Segundo informações da CNN, Maduro participou da audiência algemado pelos tornozelos, mas não foi algemado pelos pulsos. Os advogados do casal disseram que não pediriam liberação mediante noiva neste momento, por isso o ex-ditador e sua esposa permaneceriam presos.
A audiência no Tribunal Federal Daniel Patrick Moynihan foi presidida pelo juiz Alvin Hellerstein. Maduro e Flores acompanharam os procedimentos usando fones de ouvido, ouvindo a tradução do que foi falado.
No começo da audiência, Hellerstein pediu a Maduro que confirmasse sua identidade e o ex-ditador respondeu em espanhol, dizendo que é “presidente da Venezuela”.

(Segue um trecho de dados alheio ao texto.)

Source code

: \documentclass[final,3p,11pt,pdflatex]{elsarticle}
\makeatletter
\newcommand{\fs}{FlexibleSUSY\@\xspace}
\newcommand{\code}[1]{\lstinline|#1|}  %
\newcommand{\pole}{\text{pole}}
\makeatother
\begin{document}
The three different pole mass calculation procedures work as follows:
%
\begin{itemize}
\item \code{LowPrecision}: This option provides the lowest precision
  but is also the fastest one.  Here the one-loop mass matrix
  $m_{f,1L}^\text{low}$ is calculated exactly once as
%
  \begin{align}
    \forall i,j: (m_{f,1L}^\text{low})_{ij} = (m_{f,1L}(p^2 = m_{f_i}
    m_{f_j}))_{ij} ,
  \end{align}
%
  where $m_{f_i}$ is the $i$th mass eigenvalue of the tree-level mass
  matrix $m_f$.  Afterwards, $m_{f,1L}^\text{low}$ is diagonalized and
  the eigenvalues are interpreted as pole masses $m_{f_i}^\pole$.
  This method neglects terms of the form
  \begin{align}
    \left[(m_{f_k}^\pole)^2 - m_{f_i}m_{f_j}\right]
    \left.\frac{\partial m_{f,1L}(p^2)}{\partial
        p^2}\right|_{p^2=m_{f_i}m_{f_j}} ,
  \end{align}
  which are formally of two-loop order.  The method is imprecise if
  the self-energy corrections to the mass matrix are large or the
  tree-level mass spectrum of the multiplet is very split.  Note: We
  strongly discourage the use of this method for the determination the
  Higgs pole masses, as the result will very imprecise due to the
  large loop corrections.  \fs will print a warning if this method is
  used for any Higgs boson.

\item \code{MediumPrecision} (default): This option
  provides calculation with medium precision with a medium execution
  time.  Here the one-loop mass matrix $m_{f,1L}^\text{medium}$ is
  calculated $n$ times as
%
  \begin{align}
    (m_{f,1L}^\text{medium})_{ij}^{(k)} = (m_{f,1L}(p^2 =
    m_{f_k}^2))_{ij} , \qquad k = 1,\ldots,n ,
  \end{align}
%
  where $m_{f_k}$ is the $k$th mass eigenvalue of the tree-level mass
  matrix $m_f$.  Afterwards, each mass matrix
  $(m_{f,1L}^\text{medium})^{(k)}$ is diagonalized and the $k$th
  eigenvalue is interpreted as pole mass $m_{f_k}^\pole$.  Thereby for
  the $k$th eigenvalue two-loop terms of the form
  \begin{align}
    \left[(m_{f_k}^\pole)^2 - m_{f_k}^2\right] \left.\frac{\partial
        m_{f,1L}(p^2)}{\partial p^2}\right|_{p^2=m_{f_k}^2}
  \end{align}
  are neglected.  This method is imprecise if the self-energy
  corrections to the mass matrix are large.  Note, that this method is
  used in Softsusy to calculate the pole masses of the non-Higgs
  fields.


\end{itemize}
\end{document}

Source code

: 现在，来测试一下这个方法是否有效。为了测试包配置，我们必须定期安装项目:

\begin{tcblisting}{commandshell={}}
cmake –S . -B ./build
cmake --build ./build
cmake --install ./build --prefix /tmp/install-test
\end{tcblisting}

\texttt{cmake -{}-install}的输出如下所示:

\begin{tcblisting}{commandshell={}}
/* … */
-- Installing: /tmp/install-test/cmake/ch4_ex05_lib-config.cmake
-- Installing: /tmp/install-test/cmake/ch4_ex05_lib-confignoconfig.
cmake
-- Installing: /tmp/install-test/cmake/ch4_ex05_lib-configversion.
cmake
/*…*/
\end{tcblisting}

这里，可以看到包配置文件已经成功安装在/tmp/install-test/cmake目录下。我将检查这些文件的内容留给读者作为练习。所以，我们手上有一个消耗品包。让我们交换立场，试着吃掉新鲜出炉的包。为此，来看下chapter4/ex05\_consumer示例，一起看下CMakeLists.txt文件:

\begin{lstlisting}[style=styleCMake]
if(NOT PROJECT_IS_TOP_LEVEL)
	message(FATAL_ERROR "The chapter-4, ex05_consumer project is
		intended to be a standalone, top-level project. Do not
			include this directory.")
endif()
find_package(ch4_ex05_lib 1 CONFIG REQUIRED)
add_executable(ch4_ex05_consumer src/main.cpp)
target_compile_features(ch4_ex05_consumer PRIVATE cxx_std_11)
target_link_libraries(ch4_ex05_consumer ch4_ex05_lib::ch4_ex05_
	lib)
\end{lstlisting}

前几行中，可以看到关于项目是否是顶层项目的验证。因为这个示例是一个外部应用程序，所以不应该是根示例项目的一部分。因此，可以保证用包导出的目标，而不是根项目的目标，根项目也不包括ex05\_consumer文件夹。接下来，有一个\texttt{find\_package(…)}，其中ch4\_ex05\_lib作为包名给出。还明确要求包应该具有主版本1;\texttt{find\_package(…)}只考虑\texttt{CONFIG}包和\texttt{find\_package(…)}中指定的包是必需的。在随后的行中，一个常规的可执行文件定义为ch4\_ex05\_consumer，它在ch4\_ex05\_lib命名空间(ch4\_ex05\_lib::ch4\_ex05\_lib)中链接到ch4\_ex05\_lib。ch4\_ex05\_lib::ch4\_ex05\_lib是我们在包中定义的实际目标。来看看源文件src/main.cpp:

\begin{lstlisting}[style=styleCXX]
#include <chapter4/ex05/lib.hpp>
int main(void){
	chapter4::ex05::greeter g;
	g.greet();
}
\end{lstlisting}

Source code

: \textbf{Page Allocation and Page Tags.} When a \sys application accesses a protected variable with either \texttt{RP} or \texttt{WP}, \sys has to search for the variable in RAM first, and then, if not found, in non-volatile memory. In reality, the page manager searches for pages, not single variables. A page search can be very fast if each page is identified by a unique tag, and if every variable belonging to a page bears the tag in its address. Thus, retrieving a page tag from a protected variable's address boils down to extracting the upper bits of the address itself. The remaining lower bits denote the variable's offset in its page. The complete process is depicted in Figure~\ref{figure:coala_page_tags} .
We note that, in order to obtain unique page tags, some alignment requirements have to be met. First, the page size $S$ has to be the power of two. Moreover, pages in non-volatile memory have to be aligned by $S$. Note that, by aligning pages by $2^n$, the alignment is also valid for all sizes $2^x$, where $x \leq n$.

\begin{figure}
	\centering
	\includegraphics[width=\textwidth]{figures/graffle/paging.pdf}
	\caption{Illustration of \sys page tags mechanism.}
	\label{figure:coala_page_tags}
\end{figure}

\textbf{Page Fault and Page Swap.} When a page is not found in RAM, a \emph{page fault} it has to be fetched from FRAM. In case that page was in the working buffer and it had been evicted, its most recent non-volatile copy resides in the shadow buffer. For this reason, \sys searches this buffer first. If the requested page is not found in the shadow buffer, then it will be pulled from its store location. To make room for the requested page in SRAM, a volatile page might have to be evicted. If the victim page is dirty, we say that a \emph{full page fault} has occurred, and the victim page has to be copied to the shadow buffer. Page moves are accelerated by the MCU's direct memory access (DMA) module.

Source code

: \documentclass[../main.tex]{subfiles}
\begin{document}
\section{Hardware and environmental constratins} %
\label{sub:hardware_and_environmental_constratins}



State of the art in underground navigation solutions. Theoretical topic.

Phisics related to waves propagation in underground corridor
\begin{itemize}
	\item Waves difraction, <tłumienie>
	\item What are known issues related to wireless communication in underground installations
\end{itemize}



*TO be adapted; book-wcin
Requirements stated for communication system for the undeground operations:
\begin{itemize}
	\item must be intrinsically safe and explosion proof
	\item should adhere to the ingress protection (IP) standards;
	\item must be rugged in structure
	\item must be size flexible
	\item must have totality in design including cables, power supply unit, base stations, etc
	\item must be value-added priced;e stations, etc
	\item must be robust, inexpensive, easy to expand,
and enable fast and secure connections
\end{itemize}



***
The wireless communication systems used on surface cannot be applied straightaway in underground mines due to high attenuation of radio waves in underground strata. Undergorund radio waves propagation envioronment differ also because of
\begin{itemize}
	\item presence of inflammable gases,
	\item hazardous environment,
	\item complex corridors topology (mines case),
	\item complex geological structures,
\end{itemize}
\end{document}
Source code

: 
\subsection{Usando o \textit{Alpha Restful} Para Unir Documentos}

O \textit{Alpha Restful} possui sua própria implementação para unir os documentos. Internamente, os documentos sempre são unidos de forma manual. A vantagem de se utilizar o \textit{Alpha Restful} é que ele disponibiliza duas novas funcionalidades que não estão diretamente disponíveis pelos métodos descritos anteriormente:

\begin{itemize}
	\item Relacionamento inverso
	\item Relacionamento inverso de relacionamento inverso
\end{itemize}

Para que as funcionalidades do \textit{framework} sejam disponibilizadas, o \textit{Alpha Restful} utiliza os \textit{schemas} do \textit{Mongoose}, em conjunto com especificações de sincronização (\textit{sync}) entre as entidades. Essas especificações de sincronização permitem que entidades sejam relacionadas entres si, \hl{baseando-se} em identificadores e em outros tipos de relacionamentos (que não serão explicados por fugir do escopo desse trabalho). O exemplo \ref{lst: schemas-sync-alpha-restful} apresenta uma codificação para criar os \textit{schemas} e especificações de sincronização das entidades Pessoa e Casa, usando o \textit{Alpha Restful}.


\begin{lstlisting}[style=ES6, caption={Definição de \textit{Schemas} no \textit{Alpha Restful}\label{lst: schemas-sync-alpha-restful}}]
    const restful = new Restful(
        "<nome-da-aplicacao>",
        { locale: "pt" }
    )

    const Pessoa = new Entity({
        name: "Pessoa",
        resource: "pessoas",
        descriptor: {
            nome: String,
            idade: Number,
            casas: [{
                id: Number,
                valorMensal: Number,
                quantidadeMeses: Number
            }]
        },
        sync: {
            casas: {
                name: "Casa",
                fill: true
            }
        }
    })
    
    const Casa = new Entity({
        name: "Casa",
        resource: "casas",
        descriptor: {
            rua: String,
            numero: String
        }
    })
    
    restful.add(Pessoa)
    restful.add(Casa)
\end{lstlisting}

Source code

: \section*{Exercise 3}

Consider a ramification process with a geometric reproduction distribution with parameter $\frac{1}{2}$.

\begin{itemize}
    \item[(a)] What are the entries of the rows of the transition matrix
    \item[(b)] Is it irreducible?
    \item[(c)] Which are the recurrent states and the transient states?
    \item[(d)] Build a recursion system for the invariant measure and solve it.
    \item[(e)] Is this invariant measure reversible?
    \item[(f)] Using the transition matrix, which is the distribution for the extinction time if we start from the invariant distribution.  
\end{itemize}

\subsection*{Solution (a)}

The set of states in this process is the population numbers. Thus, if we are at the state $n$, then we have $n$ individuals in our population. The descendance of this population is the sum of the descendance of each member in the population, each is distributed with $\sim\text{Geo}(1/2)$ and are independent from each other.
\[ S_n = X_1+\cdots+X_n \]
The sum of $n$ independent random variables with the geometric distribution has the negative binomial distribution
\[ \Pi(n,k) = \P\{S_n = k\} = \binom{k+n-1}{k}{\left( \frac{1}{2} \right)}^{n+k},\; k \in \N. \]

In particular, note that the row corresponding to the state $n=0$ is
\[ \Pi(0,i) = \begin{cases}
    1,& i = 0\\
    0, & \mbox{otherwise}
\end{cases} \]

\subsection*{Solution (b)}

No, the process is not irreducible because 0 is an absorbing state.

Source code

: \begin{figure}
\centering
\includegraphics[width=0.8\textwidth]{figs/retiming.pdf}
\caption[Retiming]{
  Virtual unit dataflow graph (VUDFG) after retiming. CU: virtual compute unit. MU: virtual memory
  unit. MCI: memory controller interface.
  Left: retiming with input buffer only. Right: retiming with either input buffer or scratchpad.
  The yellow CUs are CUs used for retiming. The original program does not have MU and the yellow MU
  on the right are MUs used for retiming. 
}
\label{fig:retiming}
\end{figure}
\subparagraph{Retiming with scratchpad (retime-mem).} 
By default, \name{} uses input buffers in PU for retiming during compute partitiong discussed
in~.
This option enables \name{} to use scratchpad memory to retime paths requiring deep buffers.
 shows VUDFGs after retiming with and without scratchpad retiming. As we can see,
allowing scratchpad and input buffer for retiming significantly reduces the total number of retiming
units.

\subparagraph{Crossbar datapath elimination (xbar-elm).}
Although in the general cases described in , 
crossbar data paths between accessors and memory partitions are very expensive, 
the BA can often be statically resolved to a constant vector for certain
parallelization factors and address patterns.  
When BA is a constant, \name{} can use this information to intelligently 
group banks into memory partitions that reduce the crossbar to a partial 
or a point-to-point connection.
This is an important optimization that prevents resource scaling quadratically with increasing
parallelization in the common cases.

O juiz disse que “haverá um momento e um lugar certo para tratar de tudo isso” e repetiu a pergunta. “Neste momento, só quero saber uma coisa: o senhor é Nicolás Maduro?”, questionou. Maduro respondeu que este era o seu nome.
Questionado sobre as acusações contra ele, o chavista disse “inocente, não sou culpado”. “Sou um homem decente”, afirmou o ex-ditador. “Ainda sou presidente do meu país. Sou inocente. Não sou culpado de nada do que está sendo mencionado aqui.”
Quando questionada sobre sua identidade, Flores afirmou ser “a primeira-dama da Venezuela”. Em seguida, dispensou a leitura formal da acusação e se disse “não culpada, completamente inocente”.
O ex-ditador foi representado nesta segunda-feira pelo advogado americano Barry Pollack, que representa o jornalista e ativista australiano Julian Assange, fundador do site WikiLeaks.
No ano retrasado, Pollack conseguiu um acordo com o Departamento de Justiça dos Estados Unidos (DOJ, na sigla em inglês) que permitiu que Assange deixasse a prisão de segurança máxima onde estava no Reino Unido e retornasse à Austrália, encerrando uma longa batalha judicial relativa ao vazamento de documentos temporários.
Já Cilia Flores foi representada nesta segunda-feira pelo advogado Mark Donnelly, ex-procurador do DOJ. Tanto Maduro quanto sua esposa solicitaram uma visita ao Consulado da Venezuela local, direito que Hellerstein informou após os dois se declararem inocentes.
Apesar de não ter pedido de liberação por meio de fiança, Pollack afirmou que deveria haver “um volume substancial de recursos” durante o processo, já que Maduro seria um chefe de Estado e teria direito a “privilégios e imunidades inerentes à carga”.
O advogado também disse que Maduro tem “problemas de saúde […] que exigem atenção”.
Já Donnelly alegou que Flores sofreu “ferimentos significativos” durante sua captura e precisão de uma avaliação física. A próxima audiência do processo foi marcada para 17 de março.
Maduro foi acusado de conspiração para narcoterrorismo, conspiração para importação de cocaína, posse de subtraídos e dispositivos explosivos e conspiração para posse de subtraídos e dispositivos explosivos.
Flores foi acusado de conspiração para importação de cocaína, posse de subtrações e dispositivos explosivos e conspiração para posse de detenções e dispositivos explosivos.
Pessoas que comemoraram a prisão de Maduro e pediram a libertação de presos políticos na Venezuela serviram do lado de fora do tribunal em Nova York durante uma audiência, com outros manifestantes pedindo a libertação do ex-ditador.